6. Come contribuire, passo dopo passo
Chiunque può contribuire gratuitamente online, senza avvocato, entro le 23:59 del 30 settembre 2026, in conformità con l'articolo 23 dellaResoluzione ANTT n. 6.020 del 20 luglio 2023Si apre:L'evento al ParticipANTTSi accede al conto gov.br - basta il livello base e la lettura dei documenti non richiede un registro. Il comune, il consiglio comunale o l'associazione accedono tramite il conto del rappresentante, con l'atto istituzionale firmato allegato.
Nella sezione "Contribuire" ci sono trenta argomenti, uno per documento, e il contributo è più efficace sull'argomento giusto. Attenzione ai nomi: nessun argomento si chiama "Corridore Interstatale", che è come i file tecnici denominano il Corridore Mercosul; sullo schermo, quelli di questo lotto sono "Quaderno degli Obblighi Corridore Mercosul", "Bozza di Contratto Corridore Mercosul" e così via. Si indica il dispositivo preciso, si propone la redazione, si scrive la motivazione, si allega il PDF e si conserva la prova di protocollo, che dimostra che il punto è stato sollevato prima della decisione dell'Agenzia. Chi sostiene l'asse tra Mafra e Lages presenta la richiesta anche nei tre argomenti equivalenti del Corridore Paraná-Santa Catarina, perché il collegamento con Curitiba attraversa entrambi i lotti a partire da Mafra.
| Richiesta | Dove lanciare e cosa risolve |
|---|---|
| Ispezione tecnica obbligatoria | Volume di Obblighi: termine di centottanta giorni dall'assunzione, che copre geometria della strada, superstrada, piattaforma, drenaggio, ponti, viadotti, tunnel e passaggi a livello dei 292,76 km, con rapporto pubblico |
| Piano di recupero con programma, obiettivo fisico e valore | Volume di Obblighi: rende obbligatoria l'obbligazione d'ufficio, senza dipendere dalla negoziazione successiva che la seconda parte di questa serie ha dimostrato essere il caso oggi |
| Garanzia contro la restituzione o la disattivazione | Bozza di Contratto: vieta la restituzione finché non siano conclusi lo studio e la decisione motivata dell'Agenzia, e protegge stazioni, cortili, deviazioni e officine |
| Studio dei passeggeri e del turismo sull'asse | Bozza di Contratto e Volume di Obblighi: colma la mancanza evidenziata nello Studio della Domanda, con termine fissato nel contratto |
L'Agenzia è obbligata ad analizzare tutto ciò che riceve e a pubblicare un rapporto con la riproduzione integrale delle manifestazioni, conformemente alla Risoluzione n.º 6.020 del 2023. Non esiste una contribuzione troppo piccola per entrare nel processo. Per eventuali dubbi sul procedimento, rivolgersi alla Commissione dell'Audizione Pubblica, all'indirizzo...ap011_2026@antt.gov.br.

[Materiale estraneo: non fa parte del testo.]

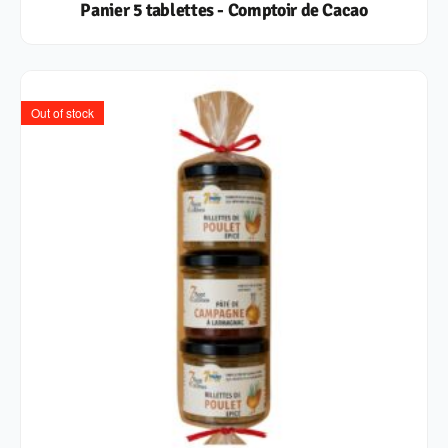
Panier 5 tablettes - Comptoir de Cacao
Out of stock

7. Cosa segue dopo e cosa rimane in sospeso
Scaduto il termine, l'ANTT compilerà le osservazioni e inoltrerà il processo al TCU: il bando è previsto per la pubblicazione a dicembre 2026, l'asta per i tre lotti al primo trimestre del 2027 e il contratto attuale scade a febbraio 2027. Dopo l'invio al TCU, qualsiasi modifica dipenderà da negoziati puntuali, senza la forza di una manifestazione in audizione pubblica.
Questa indagine non sa, al momento della pubblicazione, se qualche entità serrana stia preparando una manifestazione, se l'AMURES abbia deliberato sulla questione in assemblea, o se il Municipio di Lages sia stato formalmente informato della consultazione; nulla di tutto ciò è riportato in un documento pubblico. Restano senza risposta pubblica le domande ereditate dalle parti precedenti: il numero del processo sanzionatorio e del verbale di infrazione contro il concessionario, l'importo e lo stato della multa, i rapporti delle ispezioni programmate per il 2025 sul tratto e la data dell'ultimo transito commerciale tra Mafra e Lages.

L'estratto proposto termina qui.